*WHAT THIS TASK INVOLVES:* Reproduce, from the lines below, exactly the stretch that begins at the line containing "ZAP-Short refers to the ZAP tool" and ends at the line containing "and the worst (by Wapiti)", both included.

*MATERIAL SHOWN:*
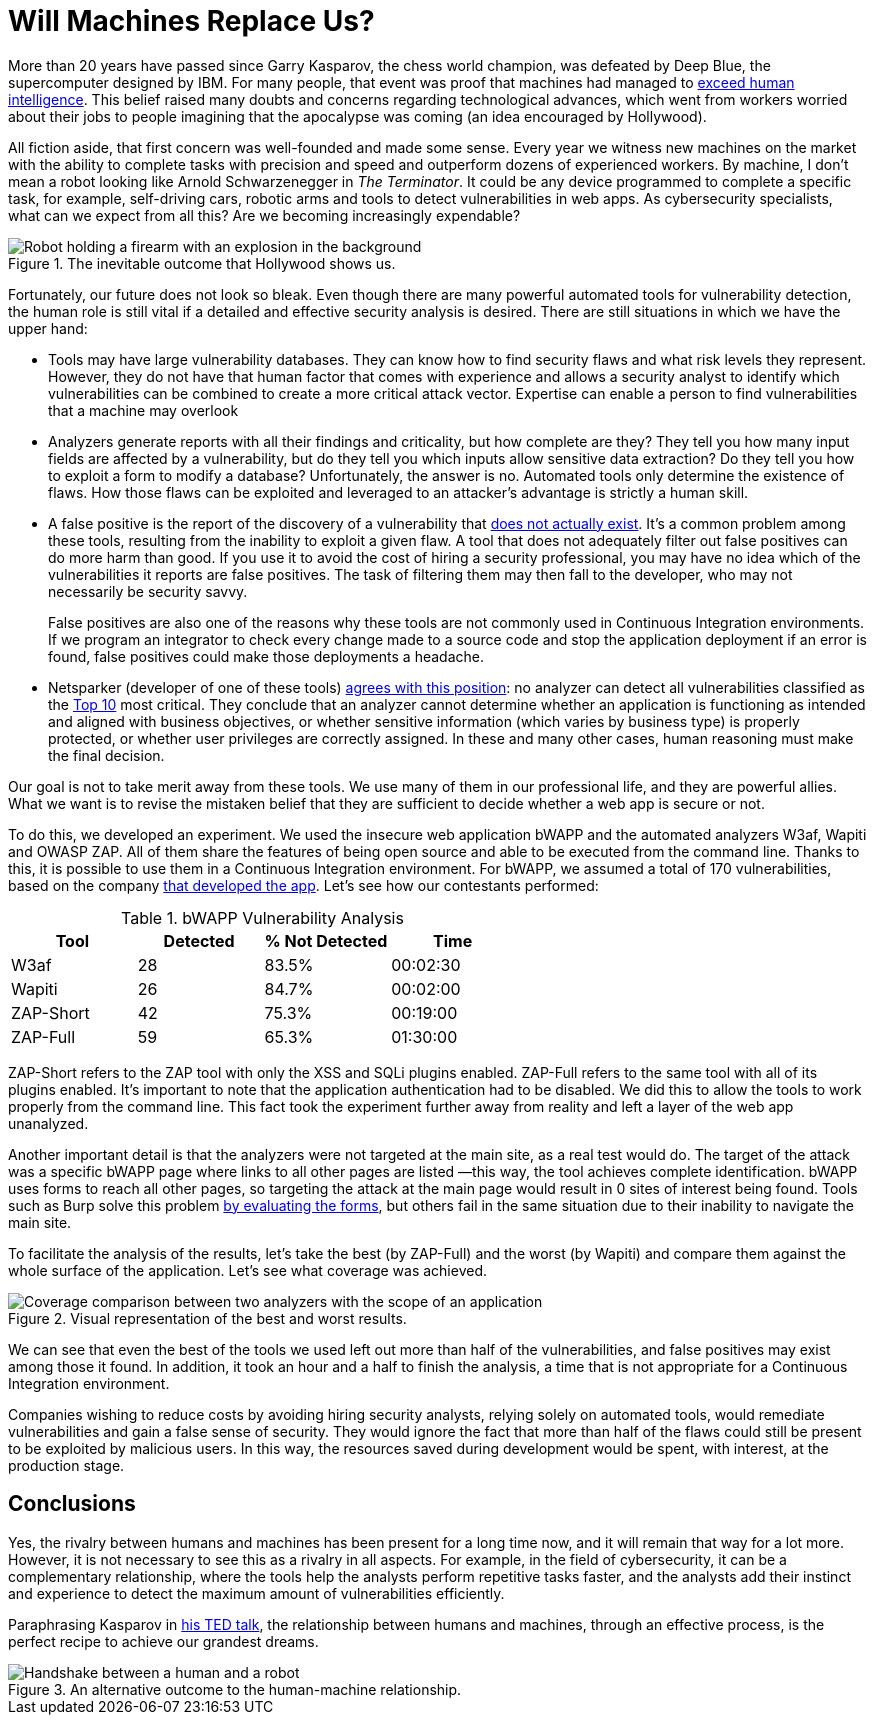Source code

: :page-slug: replaced-machines/
:page-date: 2018-02-13
:page-category: philosophy
:page-subtitle: Automatic detection vs. manual detection
:page-tags: application, detect, vulnerability, scanner
:page-image: https://res.cloudinary.com/fluid-attacks/image/upload/v1620331053/blog/replaced-machines/cover_yfml2t.webp
:page-alt: Data has a better idea sign
:page-description: Vulnerability detection by an automated tool is not enough to conclude that an app is secure. The knowledge and experience of a person are still necessary.
:page-keywords: Vulnerability Detection, Manual Detection, Automatic Detection, Security, Web Application, Automated Tools, Ethical Hacking, Pentesting
:page-author: Andres Cuberos
:page-writer: cuberos
:name: Andrés Cuberos Lopera
:about1: Electronic Engineer
:about2: Enjoy the small things in life like a good beer, music and sleep
:source: https://unsplash.com/photos/1K6IQsQbizI

= Will Machines Replace Us?

More than 20 years have passed
since Garry Kasparov,
the chess world champion,
was defeated by Deep Blue,
the supercomputer designed by IBM.
For many people,
that event was proof
that machines had managed to link:https://theconversation.com/twenty-years-on-from-deep-blue-vs-kasparov-how-a-chess-match-started-the-big-data-revolution-76882[exceed human intelligence].
This belief raised many doubts and concerns
regarding technological advances,
which went from workers worried about their jobs
to people imagining that the apocalypse was coming
(an idea encouraged by Hollywood).

All fiction aside,
that first concern was well-founded
and made some sense.
Every year we witness new machines on the market
with the ability to complete tasks with precision and speed
and outperform dozens of experienced workers.
By machine,
I don't mean a robot
looking like Arnold Schwarzenegger
in _The Terminator_.
It could be any device programmed
to complete a specific task,
for example,
self-driving cars,
robotic arms
and tools to detect vulnerabilities in web apps.
As cybersecurity specialists,
what can we expect from all this?
Are we becoming increasingly expendable?

.The inevitable outcome that Hollywood shows us.
image::https://res.cloudinary.com/fluid-attacks/image/upload/v1620331052/blog/replaced-machines/terminator_w63xoh.webp[Robot holding a firearm with an explosion in the background]

Fortunately,
our future does not look so bleak.
Even though there are many powerful automated tools
for vulnerability detection,
the human role is still vital
if a detailed and effective security analysis is desired.
There are still situations
in which we have the upper hand:

* Tools may have large vulnerability databases.
They can know how to find security flaws
and what risk levels they represent.
However,
they do not have that human factor
that comes with experience
and allows a security analyst
to identify which vulnerabilities can be combined
to create a more critical attack vector.
Expertise can enable a person
to find vulnerabilities that a machine may overlook

* Analyzers generate reports
with all their findings and criticality,
but how complete are they?
They tell you how many input fields are affected by a vulnerability,
but do they tell you which inputs allow sensitive data extraction?
Do they tell you how to exploit a form to modify a database?
Unfortunately,
the answer is no.
Automated tools only determine the existence of flaws.
How those flaws can be exploited
and leveraged to an attacker's advantage
is strictly a human skill.

* A false positive is the report
of the discovery of a vulnerability
that link:http://resources.infosecinstitute.com/automated-tools-vs-a-manual-approach/#gref[does not actually exist].
It's a common problem among these tools,
resulting from the inability to exploit a given flaw.
A tool that does not adequately filter out false positives
can do more harm than good.
If you use it to avoid the cost of hiring a security professional,
you may have no idea
which of the vulnerabilities it reports are false positives.
The task of filtering them
may then fall to the developer,
who may not necessarily be security savvy.
+
False positives are also one of the reasons
why these tools are not commonly used
in Continuous Integration environments.
If we program an integrator to check every change
made to a source code
and stop the application deployment if an error is found,
false positives could make those deployments a headache.

* Netsparker (developer of one of these tools)
link:https://www.netsparker.com/blog/web-security/owasp-top-10-web-security-scanner/[agrees with this position]:
no analyzer can detect
all vulnerabilities classified as the
link:https://www.owasp.org/index.php/Top_10-2017_Top_10[Top 10]
most critical.
They conclude that an analyzer cannot determine
whether an application is functioning as intended
and aligned with business objectives,
or whether sensitive information
(which varies by business type)
is properly protected,
or whether user privileges are correctly assigned.
In these and many other cases,
human reasoning must make the final decision.

Our goal is not to take merit away from these tools.
We use many of them in our professional life,
and they are powerful allies.
What we want is to revise the mistaken belief
that they are sufficient to decide
whether a web app is secure or not.

To do this,
we developed an experiment.
We used the insecure web application bWAPP
and the automated analyzers W3af, Wapiti and OWASP ZAP.
All of them share the features of being open source
and able to be executed from the command line.
Thanks to this,
it is possible to use them in a Continuous Integration environment.
For bWAPP,
we assumed a total of 170 vulnerabilities,
based on the company
link:http://www.mmebvba.com/sites/default/files/downloads/bWAPP_sample_report.pdf[that developed the app].
Let's see how our contestants performed:

[role="tb-row"]
.bWAPP Vulnerability Analysis
[cols="^,^,^,^"]
|====
s| Tool s| Detected s| % Not Detected s| Time

a|W3af | 28 | 83.5% | 00:02:30

a|Wapiti | 26 | 84.7% | 00:02:00

a|ZAP-Short | 42 | 75.3% | 00:19:00

a|ZAP-Full | 59 | 65.3% | 01:30:00
|====

ZAP-Short refers to the ZAP tool
with only the XSS and SQLi plugins enabled.
ZAP-Full refers to the same tool
with all of its plugins enabled.
It's important to note
that the application authentication had to be disabled.
We did this to allow the tools
to work properly from the command line.
This fact took the experiment further away from reality
and left a layer of the web app unanalyzed.

Another important detail is that
the analyzers were not targeted at the main site,
as a real test would do.
The target of the attack was a specific bWAPP page
where links to all other pages are listed
—this way,
the tool achieves complete identification.
bWAPP uses forms to reach all other pages,
so targeting the attack at the main page
would result in 0 sites of interest being found.
Tools such as Burp solve this problem
link:https://support.portswigger.net/customer/portal/questions/12285606-spidering-form-submission[by evaluating the forms],
but others fail in the same situation
due to their inability to navigate the main site.

To facilitate the analysis of the results,
let's take the best (by ZAP-Full)
and the worst (by Wapiti)
and compare them against the whole surface of the application.
Let's see what coverage was achieved.

.Visual representation of the best and worst results.
image::https://res.cloudinary.com/fluid-attacks/image/upload/v1620331050/blog/replaced-machines/yield_p99vw1.webp[Coverage comparison between two analyzers with the scope of an application]

We can see that
even the best of the tools we used
left out more than half of the vulnerabilities,
and false positives may exist among those it found.
In addition,
it took an hour and a half to finish the analysis,
a time that is not appropriate
for a Continuous Integration environment.

Companies wishing to reduce costs
by avoiding hiring security analysts,
relying solely on automated tools,
would remediate vulnerabilities
and gain a false sense of security.
They would ignore the fact
that more than half of the flaws could still be present
to be exploited by malicious users.
In this way,
the resources saved during development would be spent,
with interest,
at the production stage.

== Conclusions

Yes,
the rivalry between humans and machines has been present
for a long time now,
and it will remain that way for a lot more.
However,
it is not necessary to see this as a rivalry in all aspects.
For example,
in the field of cybersecurity,
it can be a complementary relationship,
where the tools help the analysts perform repetitive tasks faster,
and the analysts add their instinct and experience
to detect the maximum amount of vulnerabilities efficiently.

Paraphrasing Kasparov in link:https://www.ted.com/talks/garry_kasparov_don_t_fear_intelligent_machines_work_with_them[his TED talk],
the relationship between humans and machines,
through an effective process,
is the perfect recipe
to achieve our grandest dreams.

.An alternative outcome to the human-machine relationship.
image::https://res.cloudinary.com/fluid-attacks/image/upload/v1620331052/blog/replaced-machines/coexistence_xfdu7g.webp[Handshake between a human and a robot]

*EXERCISE ANSWER:*
ZAP-Short refers to the ZAP tool
with only the XSS and SQLi plugins enabled.
ZAP-Full refers to the same tool
with all of its plugins enabled.
It's important to note
that the application authentication had to be disabled.
We did this to allow the tools
to work properly from the command line.
This fact took the experiment further away from reality
and left a layer of the web app unanalyzed.

Another important detail is that
the analyzers were not targeted at the main site,
as a real test would do.
The target of the attack was a specific bWAPP page
where links to all other pages are listed
—this way,
the tool achieves complete identification.
bWAPP uses forms to reach all other pages,
so targeting the attack at the main page
would result in 0 sites of interest being found.
Tools such as Burp solve this problem
link:https://support.portswigger.net/customer/portal/questions/12285606-spidering-form-submission[by evaluating the forms],
but others fail in the same situation
due to their inability to navigate the main site.

To facilitate the analysis of the results,
let's take the best (by ZAP-Full)
and the worst (by Wapiti)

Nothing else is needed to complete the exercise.